> 给定文字
========
【WITH Clause】使用WITH子句提高查询统计效率-颠覆思维定势

这里介绍的的是一种SQL查询方法,颠覆您日常以select开始的SQL查询写法。
这种神奇的使用方法的背后隐藏着性能的提升!

我们一起来体验一下其中的奥妙。

1.创建表T,并简单初始化几条数据
sec@ora10g> create table t (x number(10), y number(10));
sec@ora10g> insert into t values (1,110);
sec@ora10g> insert into t values (2,120);
sec@ora10g> insert into t values (2,80);
sec@ora10g> insert into t values (3,150);
sec@ora10g> insert into t values (3,30);
sec@ora10g> insert into t values (3,60);
sec@ora10g> commit;

sec@ora10g> select * from t;

         X          Y
---------- ----------
         1        110
         2        120
         2         80
         3        150
         3         30
         3         60

6 rows selected.
========
> 数据摘录
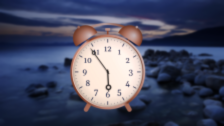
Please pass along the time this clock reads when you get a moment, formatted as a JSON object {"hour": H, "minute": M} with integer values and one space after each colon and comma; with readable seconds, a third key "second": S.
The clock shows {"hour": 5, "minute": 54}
========
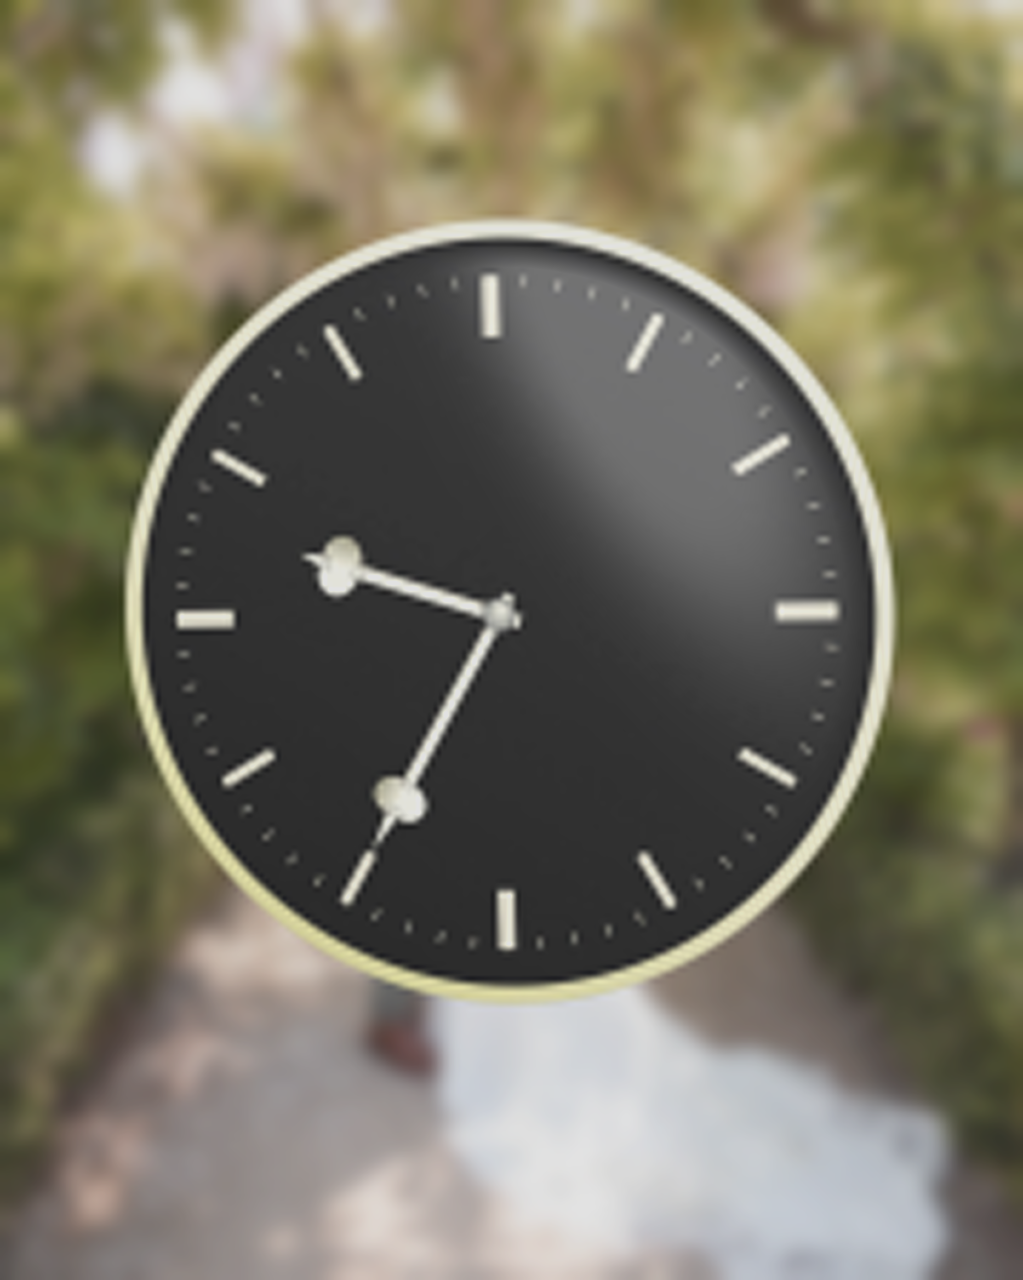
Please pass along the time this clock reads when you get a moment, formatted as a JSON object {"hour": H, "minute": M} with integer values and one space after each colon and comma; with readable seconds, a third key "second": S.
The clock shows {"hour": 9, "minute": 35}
========
> 任务要求
A. 给定文字中,表T一共插入了几行数据?
B. 请把给定文字里“sec@ora10g> select *”与“6 rows selected.”之间的部分(含两端)一字不差地重新录入。

> 各题解答
A. 共插入了6行数据。

B.
sec@ora10g> select * from t;

         X          Y
---------- ----------
         1        110
         2        120
         2         80
         3        150
         3         30
         3         60

6 rows selected.